# [Dataset entries]

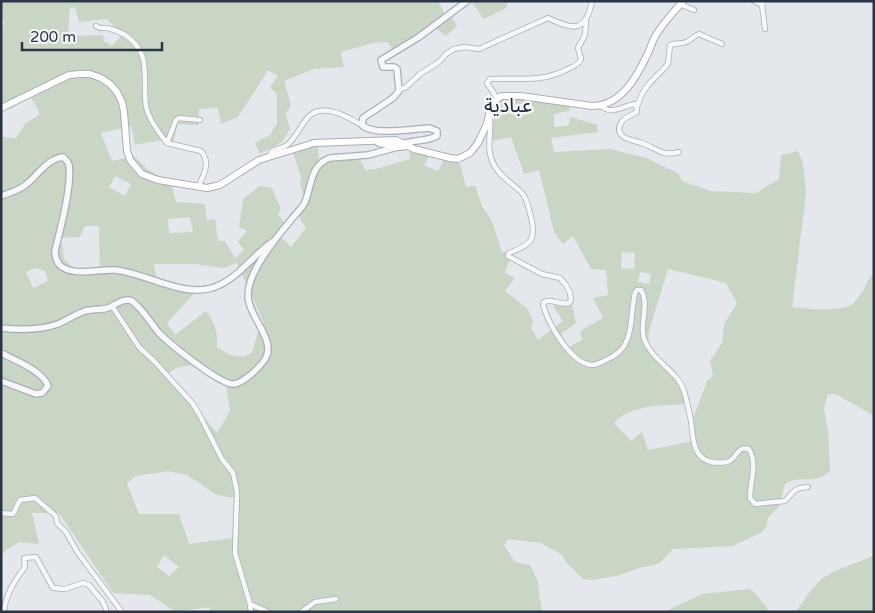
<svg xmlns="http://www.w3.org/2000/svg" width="875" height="613" viewBox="0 0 875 613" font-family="'Varela Round','Noto Sans Arabic',sans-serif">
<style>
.green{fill:#c9d6c5;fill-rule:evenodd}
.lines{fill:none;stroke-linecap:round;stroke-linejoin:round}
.minor-casing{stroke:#a9aeb7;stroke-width:6}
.tertiary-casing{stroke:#a9aeb7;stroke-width:8}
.secondary-casing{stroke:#a9aeb7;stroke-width:8}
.minor{stroke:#f7f8fa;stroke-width:4.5}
.tertiary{stroke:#f7f8fa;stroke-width:5.5}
.secondary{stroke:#fff;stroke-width:6}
.labels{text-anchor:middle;stroke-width:5;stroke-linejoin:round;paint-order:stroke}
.quarter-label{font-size:20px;fill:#1d2536;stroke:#f4f6f9}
</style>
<rect width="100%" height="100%" fill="#e4e7ec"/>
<g class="green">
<path d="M1 1H438L447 18 451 16 457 26 446 36 433 26 394 52 388 42 373 43 341 52 344 67 314 69 284 81 291 105 286 114 290 129 282 142 260 154 255 143 270 135 277 123V94L270 87 278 76 268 70 238 117 221 124 218 108 199 109 198 125 178 124 172 147 167 139 135 145 131 126 101 133 112 161 134 156 147 169 171 183 176 202 205 204 207 220 215 219 218 241H225L235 258 244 250 238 242 247 231 239 227 243 199 260 186 272 188 281 209 278 214 284 223 276 232 291 247 306 228 299 217 305 200 300 184 301 177 293 152 318 146 319 161 341 157 360 159 365 170 376 169 410 159 409 146 432 151 424 165 438 171 445 158 460 164 466 187 475 186 483 208 492 221 502 252 512 251 505 273 515 278 505 291 528 309 533 321 531 328 538 340 563 321 553 306 572 304 576 323 561 334 569 347 582 340 580 331 603 318 593 298 608 295 606 270 591 269 573 236 563 244 554 232 539 170 524 174 511 137 491 141 494 116V108L502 97 570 103 569 111 554 114V127L568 126 571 117 597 125 598 132 551 138 554 152 610 149 646 158 678 173 682 181 711 191 756 193 779 179 781 155 798 151 803 163 806 194 792 307C808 309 836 312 851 305 854 303 857 299 859 296 866 289 866 280 874 273V416L836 394H828L824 408 828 431 830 471C813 486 802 474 785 484L779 506 768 518 767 526 762 532 733 546 673 549 661 562 654 565 639 568 617 576 591 580 583 579 566 562 562 555 541 543 508 539 504 545 515 562 530 565 537 579 542 612H252L251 610 237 612H211L209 607 176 612 150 595 113 593 59 513H32L39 544 19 542 1 554V137L16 138 25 124 40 114 31 97 12 108 1 111V37L4 21 1 18ZM75 7 79 22 107 19 118 30 121 36 112 46 104 41 103 35 74 36 68 31 70 8ZM115 176 131 184 125 196 109 187ZM190 217 193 232 169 233 168 219ZM85 226H99L100 271 73 268 64 259 61 238 80 237ZM622 252 635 253 634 269 621 268ZM237 263 264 323 259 328 252 353C236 360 231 356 217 347 218 332 215 323 206 311L175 335 167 323 197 290 186 285 157 283 154 264H194L224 268ZM35 268 45 271 48 281 33 288 26 272ZM668 269 726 283 737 303 724 324 722 343 710 361 713 375 707 381 691 424 694 441 648 450 642 432 631 441 614 423C633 403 664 406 689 404 685 396 682 386 676 379 666 362 645 353 649 331ZM640 272 651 274 649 284 638 282ZM195 364 210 368 226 383 230 411 217 433 168 374 176 368ZM168 471 187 475 217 495 234 498 232 538 189 544 179 514H139L127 483 136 476ZM164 555 179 567 169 576 157 567Z"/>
<polygon points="471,1 508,1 506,8 484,19"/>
<path d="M874 555V612H796C804 600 812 587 823 578 839 567 858 564 874 555Z"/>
<polygon points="749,589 755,593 770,612 664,612 702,594"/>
</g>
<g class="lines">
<g class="minor-casing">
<g id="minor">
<polyline points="754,1 762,5"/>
<polyline points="764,1 762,5 765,29"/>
<polyline points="680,4 694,10"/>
<path d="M96 26C100 29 102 28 107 28 112 29 120 32 125 35 153 53 142 79 146 106 148 118 159 133 167 143"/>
<path d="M399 90 406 87 420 74 439 62 446 54 454 49 465 47 479 49 548 18C573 30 586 33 592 1"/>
<path d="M497 98 487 83 490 79C521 77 540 84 570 68 575 66 579 64 581 59L578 48 585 35 586 21"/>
<path d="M601 106C613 116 623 105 636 104L637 112C632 115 624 117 621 123 613 138 632 140 642 143 657 148 661 157 679 152"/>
<path d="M637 107C644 84 654 80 668 64L670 45C676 42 682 45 688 41 692 39 694 36 699 34L722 44"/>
<path d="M490 116C492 133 485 149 494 165 499 176 513 184 521 192 527 198 528 206 530 213 537 239 533 244 509 253L508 256 542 274 560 278 566 285 570 293 571 300 569 303C560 306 553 298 544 302L543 304C547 322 571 364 592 365 596 365 602 362 606 360 613 357 620 352 624 346 633 331 631 309 635 293L637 290H641C650 305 639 324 644 339 652 361 678 371 684 391 687 401 689 411 691 421 693 435 692 455 708 461 714 463 726 464 731 460 738 455 738 446 749 449 758 465 750 481 750 498L755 504 785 501C794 492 793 488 808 487"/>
<path d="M269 157 272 151C277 149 283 148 287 145 305 130 303 102 338 113 346 116 354 121 362 125"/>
<path d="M198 187C204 175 211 162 201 151L167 143 176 120 179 118 200 120"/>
<polyline points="112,306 139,347 155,362 193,404 199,414 222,459 233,473 237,492 235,553 250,604 251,612"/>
<polyline points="1,513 13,514 20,500 35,498 56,516 57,523 66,532 78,553 122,612"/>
<polyline points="250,604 268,612"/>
<path d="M4 612C5 595 15 580 25 567L24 558 36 557 53 588 65 589 83 583 89 585 103 602 107 612"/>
<polyline points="301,612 315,602 336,599"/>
</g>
</g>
<g class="tertiary-casing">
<g id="tertiary">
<path d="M405 143C415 140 428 141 437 136V131L429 128C413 129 373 136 362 125L363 118 393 98 399 91 397 69 394 67H383L381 60 419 37 467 1"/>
<path d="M1 196C9 193 17 191 24 186 37 177 46 159 63 157 66 160 69 162 69 166 72 187 60 230 55 251 55 259 58 266 66 269 80 275 100 269 115 270 146 273 181 297 212 288 237 280 251 257 272 242"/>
<path d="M1 328C19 330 41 330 58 324 67 320 76 314 85 311 93 309 101 310 108 308 114 306 121 299 129 300 137 301 153 326 159 333 170 344 220 385 234 384 244 383 264 364 267 355 273 337 248 315 248 295 248 271 276 238 291 220 295 214 302 209 305 202 312 185 310 165 330 158L368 155 398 147"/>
<path d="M1 353C15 360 43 371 48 386L42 393 36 394 1 381"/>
</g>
</g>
<g class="secondary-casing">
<g id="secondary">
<path d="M1 108 69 75 80 74H90L101 78 110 84 117 92 122 102 124 112 127 151 130 160 142 174 158 180 207 188 220 185 259 160 314 143 396 140 414 149 450 158 458 159 470 153 478 143 486 126 492 104 501 96H521L592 106C621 106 637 77 648 53 651 47 652 41 656 35 663 23 674 12 683 1"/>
<polyline points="379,143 398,147 409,146"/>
</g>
</g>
<use href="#minor" class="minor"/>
<use href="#tertiary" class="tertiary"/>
<use href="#secondary" class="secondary"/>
</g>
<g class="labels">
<g class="quarter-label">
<text x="508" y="112">عبادية</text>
</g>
</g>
<rect width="875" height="613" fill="none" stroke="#2b3445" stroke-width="5"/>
<path d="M22 42v8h140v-8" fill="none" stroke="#2b3445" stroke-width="2.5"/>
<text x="30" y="42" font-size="15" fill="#2b3445" stroke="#f4f6f9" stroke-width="4" paint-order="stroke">200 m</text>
</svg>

# [Work instructions]
Scan the listing above. Gather each line that contains the word "lines".

# [Solution to this exercise]
.lines{fill:none;stroke-linecap:round;stroke-linejoin:round}
<g class="lines">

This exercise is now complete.